Segment Start: Document extract

API Rate Limits
Each API key is assigned a usage plan with the following default limits:
| Limit | Default |
|---|
| Requests per second | 100 |
| Burst | 200 requests |
| Monthly quota | 10,000 requests |
These are enforced at the API Gateway level before your request reaches the application. Requests that exceed these limits receive a 429 response. Limits can be adjusted per API key. Book a call to discuss your needs.
Model Rate Limits
Each model has its own upstream provider limits. These are shared across all Consus Gateway customers and are separate from your API key limits.
| Model | Requests per Minute | Tokens per Minute |
|---|
claude-3-7-sonnet:il5 | 125 | 500,000 |
claude-sonnet-4-5:il5 | 10,000 | 5,000,000 |
gemini-2-5-pro:il5 | 100 | 4,000,000 |
gemini-2-5-flash:il5 | 2,000 | 4,000,000 |
Model rate limits are set by the upstream provider and may change. If you receive a 429 error but are within your API key limits, you’ve hit a model-level limit. Consus Gateway automatically retries these once before returning the error.

Segment End: Document extract
Segment Start: Data for analysis

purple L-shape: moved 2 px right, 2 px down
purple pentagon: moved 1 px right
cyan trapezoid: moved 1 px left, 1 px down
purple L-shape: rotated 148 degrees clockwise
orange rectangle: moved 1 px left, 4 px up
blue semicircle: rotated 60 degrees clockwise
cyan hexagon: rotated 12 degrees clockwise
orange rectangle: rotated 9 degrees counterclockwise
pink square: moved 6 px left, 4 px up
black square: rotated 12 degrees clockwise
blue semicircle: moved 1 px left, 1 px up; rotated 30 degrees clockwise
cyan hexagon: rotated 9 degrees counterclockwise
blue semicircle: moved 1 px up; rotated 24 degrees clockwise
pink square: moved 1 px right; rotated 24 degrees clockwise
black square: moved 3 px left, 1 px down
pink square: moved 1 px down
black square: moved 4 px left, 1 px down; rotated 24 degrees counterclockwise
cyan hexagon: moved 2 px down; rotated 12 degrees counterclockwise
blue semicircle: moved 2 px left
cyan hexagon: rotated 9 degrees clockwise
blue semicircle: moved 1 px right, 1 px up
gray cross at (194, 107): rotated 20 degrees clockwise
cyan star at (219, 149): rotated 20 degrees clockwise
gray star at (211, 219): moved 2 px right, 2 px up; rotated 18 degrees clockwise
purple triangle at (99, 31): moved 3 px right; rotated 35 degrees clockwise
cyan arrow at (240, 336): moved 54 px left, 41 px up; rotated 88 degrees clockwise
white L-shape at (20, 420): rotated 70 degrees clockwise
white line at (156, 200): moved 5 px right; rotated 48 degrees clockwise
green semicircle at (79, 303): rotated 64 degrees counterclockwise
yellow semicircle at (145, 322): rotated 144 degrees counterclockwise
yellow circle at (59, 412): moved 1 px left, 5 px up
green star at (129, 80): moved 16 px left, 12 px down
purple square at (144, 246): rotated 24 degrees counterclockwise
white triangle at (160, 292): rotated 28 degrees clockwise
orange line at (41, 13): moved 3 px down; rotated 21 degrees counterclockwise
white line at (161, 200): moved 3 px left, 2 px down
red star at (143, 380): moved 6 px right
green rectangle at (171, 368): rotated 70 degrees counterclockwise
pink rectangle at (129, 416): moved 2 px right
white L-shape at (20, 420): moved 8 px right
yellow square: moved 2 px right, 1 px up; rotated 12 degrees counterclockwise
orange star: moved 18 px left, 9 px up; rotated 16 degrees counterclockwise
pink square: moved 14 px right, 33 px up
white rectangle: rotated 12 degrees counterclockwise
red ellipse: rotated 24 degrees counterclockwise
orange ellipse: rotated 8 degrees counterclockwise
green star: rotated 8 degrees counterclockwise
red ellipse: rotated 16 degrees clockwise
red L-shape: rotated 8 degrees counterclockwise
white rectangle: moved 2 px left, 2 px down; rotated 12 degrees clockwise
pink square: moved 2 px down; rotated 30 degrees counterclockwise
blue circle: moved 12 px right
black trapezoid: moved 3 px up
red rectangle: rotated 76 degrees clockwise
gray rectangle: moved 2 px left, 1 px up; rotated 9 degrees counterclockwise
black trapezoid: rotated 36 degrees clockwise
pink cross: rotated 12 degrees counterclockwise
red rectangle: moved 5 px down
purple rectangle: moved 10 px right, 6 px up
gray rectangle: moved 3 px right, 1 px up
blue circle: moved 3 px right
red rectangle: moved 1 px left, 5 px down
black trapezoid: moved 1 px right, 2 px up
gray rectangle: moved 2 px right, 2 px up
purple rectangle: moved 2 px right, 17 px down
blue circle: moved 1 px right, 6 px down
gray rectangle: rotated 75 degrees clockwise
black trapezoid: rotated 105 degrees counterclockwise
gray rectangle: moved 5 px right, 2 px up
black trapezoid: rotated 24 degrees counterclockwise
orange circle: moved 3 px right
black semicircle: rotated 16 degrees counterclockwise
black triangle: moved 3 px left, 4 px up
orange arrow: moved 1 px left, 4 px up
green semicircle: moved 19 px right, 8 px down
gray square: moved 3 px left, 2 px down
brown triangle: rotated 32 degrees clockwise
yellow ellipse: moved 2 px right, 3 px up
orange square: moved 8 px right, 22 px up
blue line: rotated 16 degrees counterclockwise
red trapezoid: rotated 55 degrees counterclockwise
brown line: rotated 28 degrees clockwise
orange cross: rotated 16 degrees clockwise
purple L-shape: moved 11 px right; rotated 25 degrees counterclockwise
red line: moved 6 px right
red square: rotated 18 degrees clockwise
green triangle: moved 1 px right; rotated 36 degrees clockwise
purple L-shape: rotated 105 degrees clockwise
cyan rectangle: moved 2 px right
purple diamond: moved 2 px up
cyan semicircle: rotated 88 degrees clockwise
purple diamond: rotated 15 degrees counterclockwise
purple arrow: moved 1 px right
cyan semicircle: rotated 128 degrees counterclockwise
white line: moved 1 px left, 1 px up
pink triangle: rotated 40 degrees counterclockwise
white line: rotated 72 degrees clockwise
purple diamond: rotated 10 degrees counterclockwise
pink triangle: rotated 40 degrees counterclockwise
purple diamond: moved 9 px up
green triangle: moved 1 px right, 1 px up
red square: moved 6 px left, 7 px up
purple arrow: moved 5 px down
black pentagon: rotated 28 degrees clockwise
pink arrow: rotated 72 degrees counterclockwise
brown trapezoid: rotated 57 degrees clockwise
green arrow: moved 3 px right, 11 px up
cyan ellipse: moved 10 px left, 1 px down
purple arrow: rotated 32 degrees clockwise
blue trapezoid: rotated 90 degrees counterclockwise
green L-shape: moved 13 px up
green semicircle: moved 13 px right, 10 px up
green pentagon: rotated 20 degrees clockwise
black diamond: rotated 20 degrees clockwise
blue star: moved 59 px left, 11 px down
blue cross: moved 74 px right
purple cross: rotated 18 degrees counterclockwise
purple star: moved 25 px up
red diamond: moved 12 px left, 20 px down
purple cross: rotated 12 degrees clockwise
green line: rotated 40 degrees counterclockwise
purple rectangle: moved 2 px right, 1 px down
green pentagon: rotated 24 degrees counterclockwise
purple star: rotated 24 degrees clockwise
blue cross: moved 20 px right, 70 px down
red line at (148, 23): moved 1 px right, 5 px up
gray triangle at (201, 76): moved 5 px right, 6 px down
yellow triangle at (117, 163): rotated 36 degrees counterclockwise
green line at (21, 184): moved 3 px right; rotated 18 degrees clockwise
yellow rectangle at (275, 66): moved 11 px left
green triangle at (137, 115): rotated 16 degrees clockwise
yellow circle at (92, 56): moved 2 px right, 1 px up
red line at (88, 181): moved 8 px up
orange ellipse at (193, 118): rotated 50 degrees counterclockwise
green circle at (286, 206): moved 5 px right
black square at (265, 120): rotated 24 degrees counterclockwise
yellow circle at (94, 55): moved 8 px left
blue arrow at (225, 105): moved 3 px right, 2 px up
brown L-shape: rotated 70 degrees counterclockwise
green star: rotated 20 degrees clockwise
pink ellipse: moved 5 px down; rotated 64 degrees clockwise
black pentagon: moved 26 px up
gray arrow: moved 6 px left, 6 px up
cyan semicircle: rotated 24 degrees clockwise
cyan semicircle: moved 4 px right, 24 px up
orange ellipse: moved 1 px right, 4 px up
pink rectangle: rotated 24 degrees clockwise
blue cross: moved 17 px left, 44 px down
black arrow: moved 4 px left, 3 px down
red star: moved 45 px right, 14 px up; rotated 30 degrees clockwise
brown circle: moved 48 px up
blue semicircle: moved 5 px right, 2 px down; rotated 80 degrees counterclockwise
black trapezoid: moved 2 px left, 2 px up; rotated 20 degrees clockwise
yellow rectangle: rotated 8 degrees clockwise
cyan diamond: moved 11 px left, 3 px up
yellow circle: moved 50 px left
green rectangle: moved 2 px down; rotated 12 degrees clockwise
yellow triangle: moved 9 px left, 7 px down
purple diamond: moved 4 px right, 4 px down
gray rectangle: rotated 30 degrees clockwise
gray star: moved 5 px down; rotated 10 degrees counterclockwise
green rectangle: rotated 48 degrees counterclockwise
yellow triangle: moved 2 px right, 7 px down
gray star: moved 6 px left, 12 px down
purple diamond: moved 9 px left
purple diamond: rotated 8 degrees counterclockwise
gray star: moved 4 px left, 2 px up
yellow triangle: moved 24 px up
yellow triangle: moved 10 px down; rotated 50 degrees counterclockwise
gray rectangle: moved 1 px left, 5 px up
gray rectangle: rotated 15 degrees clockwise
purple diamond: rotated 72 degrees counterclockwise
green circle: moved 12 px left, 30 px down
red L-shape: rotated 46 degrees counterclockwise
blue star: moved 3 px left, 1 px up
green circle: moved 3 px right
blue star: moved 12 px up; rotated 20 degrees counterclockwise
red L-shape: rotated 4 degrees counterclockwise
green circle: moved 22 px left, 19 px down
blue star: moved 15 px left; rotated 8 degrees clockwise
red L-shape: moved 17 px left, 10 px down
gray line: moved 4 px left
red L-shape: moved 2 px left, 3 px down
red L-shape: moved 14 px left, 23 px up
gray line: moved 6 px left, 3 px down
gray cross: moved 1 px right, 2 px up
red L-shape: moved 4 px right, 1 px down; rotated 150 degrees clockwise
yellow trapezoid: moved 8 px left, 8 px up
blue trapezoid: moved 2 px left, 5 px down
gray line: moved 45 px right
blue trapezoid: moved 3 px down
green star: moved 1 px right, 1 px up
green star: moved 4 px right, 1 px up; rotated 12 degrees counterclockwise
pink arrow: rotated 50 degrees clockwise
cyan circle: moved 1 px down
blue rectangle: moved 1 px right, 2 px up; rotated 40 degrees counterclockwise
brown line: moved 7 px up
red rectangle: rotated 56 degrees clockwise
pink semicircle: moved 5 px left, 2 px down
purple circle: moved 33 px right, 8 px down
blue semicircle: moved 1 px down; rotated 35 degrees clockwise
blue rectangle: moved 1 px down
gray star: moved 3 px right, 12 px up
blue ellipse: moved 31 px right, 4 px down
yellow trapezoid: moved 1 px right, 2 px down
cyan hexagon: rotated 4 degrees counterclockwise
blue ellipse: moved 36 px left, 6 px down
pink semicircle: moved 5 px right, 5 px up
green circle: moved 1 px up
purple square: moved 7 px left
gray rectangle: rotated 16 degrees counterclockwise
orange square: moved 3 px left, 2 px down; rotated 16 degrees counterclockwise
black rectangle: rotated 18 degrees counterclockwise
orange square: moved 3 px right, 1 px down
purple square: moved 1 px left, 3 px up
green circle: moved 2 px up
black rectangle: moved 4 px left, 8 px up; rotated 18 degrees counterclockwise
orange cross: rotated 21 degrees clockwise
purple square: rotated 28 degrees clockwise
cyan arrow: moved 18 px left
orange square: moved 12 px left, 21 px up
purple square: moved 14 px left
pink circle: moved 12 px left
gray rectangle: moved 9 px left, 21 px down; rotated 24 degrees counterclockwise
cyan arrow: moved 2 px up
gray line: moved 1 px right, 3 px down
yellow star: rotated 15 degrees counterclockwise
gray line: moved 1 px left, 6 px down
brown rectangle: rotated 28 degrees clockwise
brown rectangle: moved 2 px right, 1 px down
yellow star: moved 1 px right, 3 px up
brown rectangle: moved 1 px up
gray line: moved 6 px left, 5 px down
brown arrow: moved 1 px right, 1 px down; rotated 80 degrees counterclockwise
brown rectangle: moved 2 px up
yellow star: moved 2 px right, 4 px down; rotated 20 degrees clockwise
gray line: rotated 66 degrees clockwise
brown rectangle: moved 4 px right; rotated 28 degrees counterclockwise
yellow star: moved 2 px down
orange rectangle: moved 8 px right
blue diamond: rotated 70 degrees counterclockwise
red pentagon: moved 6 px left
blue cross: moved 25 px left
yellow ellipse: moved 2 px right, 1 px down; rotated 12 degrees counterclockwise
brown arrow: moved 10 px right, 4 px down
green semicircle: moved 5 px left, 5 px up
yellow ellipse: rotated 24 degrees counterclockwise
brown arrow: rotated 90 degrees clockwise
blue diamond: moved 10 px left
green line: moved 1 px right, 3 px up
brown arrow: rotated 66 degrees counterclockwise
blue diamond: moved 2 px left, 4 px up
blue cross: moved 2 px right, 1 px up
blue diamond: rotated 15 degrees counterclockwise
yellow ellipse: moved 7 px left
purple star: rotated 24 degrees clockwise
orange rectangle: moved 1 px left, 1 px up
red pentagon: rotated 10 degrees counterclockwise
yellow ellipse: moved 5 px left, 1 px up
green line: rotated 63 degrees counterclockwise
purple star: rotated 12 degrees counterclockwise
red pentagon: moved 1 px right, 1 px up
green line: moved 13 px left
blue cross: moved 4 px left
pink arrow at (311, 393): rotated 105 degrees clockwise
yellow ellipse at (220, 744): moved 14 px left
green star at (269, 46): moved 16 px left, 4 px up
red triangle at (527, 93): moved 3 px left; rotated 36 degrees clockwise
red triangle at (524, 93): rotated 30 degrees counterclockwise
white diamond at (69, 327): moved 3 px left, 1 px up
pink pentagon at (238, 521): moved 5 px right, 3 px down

Segment End: Data for analysis

- What you should do
Continue the page on API and model rate limits, starting after its final sentence.

- Result
What Happens When You Hit a Limit
- API key limit exceeded: You get an immediate
429 from the API Gateway (no JSON body).
- Model limit exceeded: Consus Gateway retries once with a 2 second delay. If the retry also fails, you receive a
429 with type: "rate_limit_error" and code: "upstream_rate_limit".
The code field lets you tell the difference: if code is "upstream_rate_limit", it’s a model-level limit. If there’s no JSON body at all, it’s your API key limit.
For client-side handling, retry on 429 with exponential backoff: start at 1 second, double each attempt, and cap at 5 retries.